I’m a writer a heart. I don’t claim to be a good one, but I’m a writer. I formulate lengthy letters, conversations, advice, silly stories, and blog posts in my head throughout the day as I’m driving, or have a few minutes to myself to think. I’ve often written letters in my mind to this man, attempting to bring closure to my thoughts enough to say “I forgive you.” I haven’t quite made it. My husband’s court date is coming up soon. It makes me think of what I would say or write to this man if I was given an opportunity to do so. The number of letters I’ve written to him in my head would at least make a nice stack on someone’s desk. It’s all perfectly drafted, emotions and all. I know he’ll never see it, but it helps to think it out. I keep thinking the more I “write” it the quicker I can just let go.
Maybe next year.
About a month after Michael’s surgery, I had my own surgery. (It couldn’t wait.) I’m still wresting through that. It’s going to have to be another blog post, but it’s when we found out that the likelihood of us having anymore children is very unlikely. It’s been a little devastating, heartbreaking, and hard to swallow. Some days I don’t think about it. Some days I accept it. Some days I want to cry. Some days I don’t understand. Some days I am jealous of others.

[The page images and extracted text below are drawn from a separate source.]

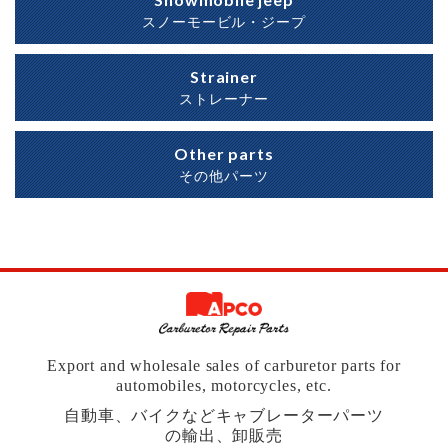
スノーモービル・ジープ
Strainer
ストレーナー
Other parts
その他パーツ
Export and wholesale sales of carburetor parts for
automobiles, motorcycles, etc.
自動車、バイクなどキャブレーターパーツ
の輸出、卸販売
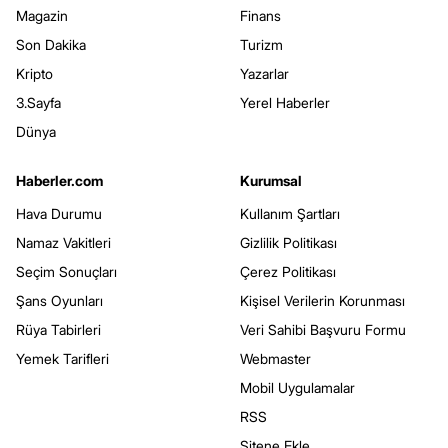
Magazin
Finans
Son Dakika
Turizm
Kripto
Yazarlar
3.Sayfa
Yerel Haberler
Dünya
Haberler.com
Kurumsal
Hava Durumu
Kullanım Şartları
Namaz Vakitleri
Gizlilik Politikası
Seçim Sonuçları
Çerez Politikası
Şans Oyunları
Kişisel Verilerin Korunması
Rüya Tabirleri
Veri Sahibi Başvuru Formu
Yemek Tarifleri
Webmaster
Mobil Uygulamalar
RSS
Sitene Ekle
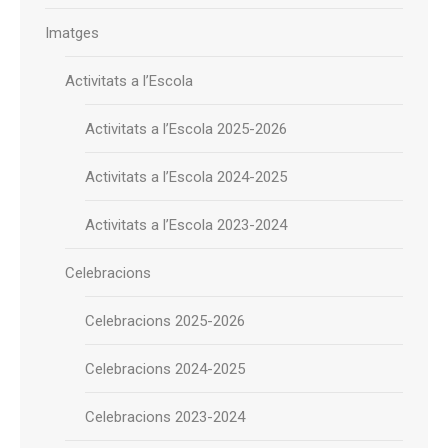
Imatges
Activitats a l’Escola
Activitats a l’Escola 2025-2026
Activitats a l’Escola 2024-2025
Activitats a l’Escola 2023-2024
Celebracions
Celebracions 2025-2026
Celebracions 2024-2025
Celebracions 2023-2024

Yet, in all of this, despite my hard heart toward this (psychotic) man, despite all the hospital stays with my family, despite a very traumatic event, despite our finality of a family of three, and despite my (unmentioned here) recent diagnoses with food allergies and intolerances (oh, how I miss you milk chocolate, and pizza!), God is good. He is gracious. And I know that even with one hell of a year almost behind me, he is always certain in the path he has set before me. I never doubt he has a plan. I may cry about it, I may not understand it, I may flinch and ask him “why?”, but my faith is in Him.
Yes, I’m eager for this year to be behind me, and anticipating a fresh new start in 2017! But, in tragedy there is good. In chaos, there is laughter. (Thank you to my husband for always showing me this.) In God, there is clarity.

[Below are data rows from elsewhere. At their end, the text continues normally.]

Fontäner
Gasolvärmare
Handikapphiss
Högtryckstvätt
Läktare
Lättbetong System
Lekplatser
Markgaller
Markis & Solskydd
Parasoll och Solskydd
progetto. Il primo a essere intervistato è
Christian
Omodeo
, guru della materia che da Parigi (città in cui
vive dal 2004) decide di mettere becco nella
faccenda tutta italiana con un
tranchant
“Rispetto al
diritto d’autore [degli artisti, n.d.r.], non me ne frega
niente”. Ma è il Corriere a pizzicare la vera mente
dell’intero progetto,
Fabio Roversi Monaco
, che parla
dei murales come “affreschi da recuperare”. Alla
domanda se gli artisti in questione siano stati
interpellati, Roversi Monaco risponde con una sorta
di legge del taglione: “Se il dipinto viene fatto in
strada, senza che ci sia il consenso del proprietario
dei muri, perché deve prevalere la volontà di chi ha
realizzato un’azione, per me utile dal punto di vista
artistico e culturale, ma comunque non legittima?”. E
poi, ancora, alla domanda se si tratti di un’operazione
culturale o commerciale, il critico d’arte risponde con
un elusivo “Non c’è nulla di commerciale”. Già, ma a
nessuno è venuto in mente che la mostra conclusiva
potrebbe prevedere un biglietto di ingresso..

There is so much to be thankful for this year. In every single circumstance my family and I were given the gift of life and health a little while longer. My dad. My mom. My grandparents. Michael.
I want to be someone who, next year or 20 years from now, looks back and admits that 2016 kinda sucked, but I came out stronger because of it.
I want 2016 to know that even though it was hard on me, my dad’s still here, my mom’s okay, my grandpa’s still here, my grandma’s still here, my husband’s still here and he’s a walking epitome of awesomeness, and I already have one truly beautiful son, and that motherly right will never be stripped from me, even if it won’t happen a second time.
I want 2016 to know that my faith is stronger. My mind is stronger. My spirit is stronger.
When I look back at life one day, I’m going to say this is the year I didn’t let life get me down. I forged on.
Every year isn’t going to be easy. There’s bound to be other tough ones in my life.
But, life is crazy that way. I accepted that a long time ago.
I’m learning, though, that it’s only the kind of crazy I allow it.
The kind of crazy where I dust myself off and keep going, despite the whirlwinds.
In the words of John Mayer…
” ‘Cause I have a feeling it all evens out, y’know? At the very end of your life you’re going to sit down at the table, you’re gonna shuffle up the good and the bad and it’s all going to make perfect sense to you when you figure out that in the accounting books it comes up completely even. And then you’re going to ask, “well, what was it all for?” and they’re gonna say, “well, you did it, didn’t you?
And that’s the way this wheel keeps working out.
Happy (Almost) 2017! LET’S DO THIS!
Thanksgiving pic of my family (minus Michael, who was working)
My healthy Granny and Poppy, mom, step dad, and handsome boy!